Neue Westfälische (Bielefeld): KOMMENTAR NRW und der Bund Die Kleinen machen die Wahl spannend ALEXANDRA JACOBSON, BERLIN

Dass es nun auch Wahlen in Nordrhein-Westfalen
gibt, elektrisiert die Politik in Berlin. Kein Wunder, Wahlen in
Düsseldorf haben die Bundesebene oft nachhaltig beeinflusst. Erstmals
schloss 1995 ein SPD-Ministerpräsident (Johannes Rau) am Rhein ein
Bündnis mit den Grünen. 1998 kam dann die Zeit für die erste
rot-grüne Koalition im Bund. Ist es nun wieder Zeit für ganz neue
Konstellationen? Wohl eher nicht. Die Grünen werden sich von den
Sirenen-rufen des Bundesumweltministers vermutlich nicht locken
lassen. Schon gar nicht, wenn Norbert Röttgen nur halb bei der Sache
ist und bei einer Niederlage auf seine Rückkehr an den Merkel“schen
Kabinettstisch spekuliert. Das größte Bundesland verdient einen
Einsatz mit Haut und Haar, ganz ohne Rückfahrschein. Die Wahl in NRW
wird für den Bund besonders spannend wegen der kleinen Parteien.
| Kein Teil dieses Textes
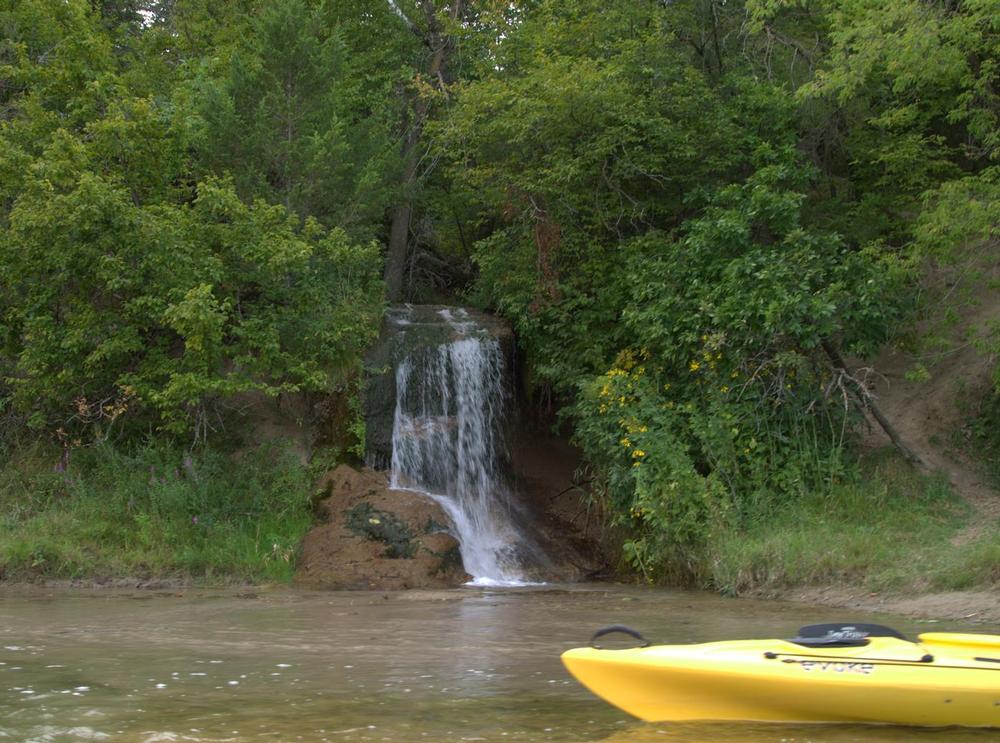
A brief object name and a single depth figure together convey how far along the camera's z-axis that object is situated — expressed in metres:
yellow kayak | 5.58
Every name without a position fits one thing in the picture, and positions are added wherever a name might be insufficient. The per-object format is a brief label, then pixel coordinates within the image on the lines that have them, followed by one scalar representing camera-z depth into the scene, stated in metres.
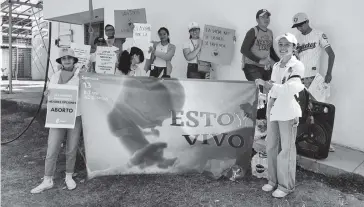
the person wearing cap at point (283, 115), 3.14
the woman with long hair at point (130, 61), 4.55
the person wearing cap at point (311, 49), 4.48
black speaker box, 4.04
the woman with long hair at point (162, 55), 5.28
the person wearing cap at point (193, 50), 5.44
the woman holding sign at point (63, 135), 3.69
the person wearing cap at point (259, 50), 4.74
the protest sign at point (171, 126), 3.89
Kommen die Piraten erstmals in einem Flächenland ins Parlament,
dürften sie 2013 auch den Bundestag entern. Den jungen Freibeutern
gehört die Zukunft, während sie die Linkspartei und die FDP hinter
sich haben. Scheitert die Linke in NRW, wäre das eine Schlappe für
Oskar Lafontaine. Denn die ideologisch verengte NRW-Linke ist ganz
nach seinem Geschmack. Bei der FDP geht es um alles oder nichts.
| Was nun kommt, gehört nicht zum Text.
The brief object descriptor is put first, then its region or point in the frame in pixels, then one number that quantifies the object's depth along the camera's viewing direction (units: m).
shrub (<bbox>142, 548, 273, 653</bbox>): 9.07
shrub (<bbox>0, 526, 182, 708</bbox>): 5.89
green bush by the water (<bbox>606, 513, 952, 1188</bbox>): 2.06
Schafft sie in NRW die Fünf-Prozent-Hürde nicht, wird es in Berlin
augenfällig: Merkel schleppt einen politischen Leichnam mit. Eine
Partei, die kaum noch existiert, aber mit ihren letzten Zuckungen
noch vieles Sinnvolle zu verhindern sucht und Schwarz-Gelb an den
Rand der innenpolitischen Bewegungsunfähigkeit treiben wird: Eine
Einigung über die Finanztransaktionssteuer, über die
Vorratsdatenspeicherung, über den Mindestlohn und die Frauenquote
wird es bis 2013 nicht mehr geben. Solange die ideologisch
aufgeladene FDP gesellschaftliche Entwicklungen ignoriert, wird sie
keinen Blumentopf mehr gewinnen. Die Liberalen gerieren sich als ein
Häuflein der letzten Aufrechten, aber die Gesellschaft ist ihnen weit
enteilt. FDP-Chef Rösler hat einst als Teil der „Boygroup“ mit Daniel
Bahr und Christian Lindner über den „mitfühlenden Liberalismus“
schöne Texte geschrieben, aber alle drei sind nicht in der Lage, aus
diesen Einsichten eine politische Strategie zu entwerfen. Die
Hoffnungen ruhen nun noch auf Rainer Brüderle – zu Recht. Brüderle
ist ein erfahrener Haudegen und ein Machtpolitiker. Leichtfertig wird
er die FDP nicht ins Aus treiben. Ihm ist als Einzigem in der
FDP-Spitze eine pragmatische Politik zuzutrauen. Die Union muss um
neue Koalitionspartner werben. Auf die Liberalen kann sie nicht
bauen. Dass die Union mit den Grünen noch keine besseren Beziehungen
aufgebaut hat, dürfte beiden Parteien irgendwann auf die Füße fallen.
Für rot-grünes Triumphgeheul gibt es keinen Anlass. Es könnte sein,
dass der Einzug der Piraten 2013 im Bund eine rot-grüne Mehrheit
verhindern wird. Dann bliebe wieder nur eine große Koalition möglich,
mit der die SPD schlechte Erfahrungen gemacht hat – falls die SPD im
Bund wieder Juniorpartner der Union wird. Davon ist auszugehen –
falls nicht die NRW-Wahl der SPD einen zusätzlichen Motivations- und
Ansehensschub verschafft. 2013 wäre vielleicht auch eine Koalition
aus Rot, Grün und der FDP denkbar. Solche Überlegungen wabern seit
einiger Zeit schon durch Berlin. Aber für eine Ampel müsste die FDP
dann endlich auch wieder zeigen, dass sie politik-, kompromiss- und
regierungsfähig ist. Und sie müsste überhaupt die Fünf-Prozent-Hürde
schaffen und in den Bundestag gelangen. Ohne eine personelle und
inhaltliche Erneuerung ist das aus heutiger Sicht unwahrscheinlich.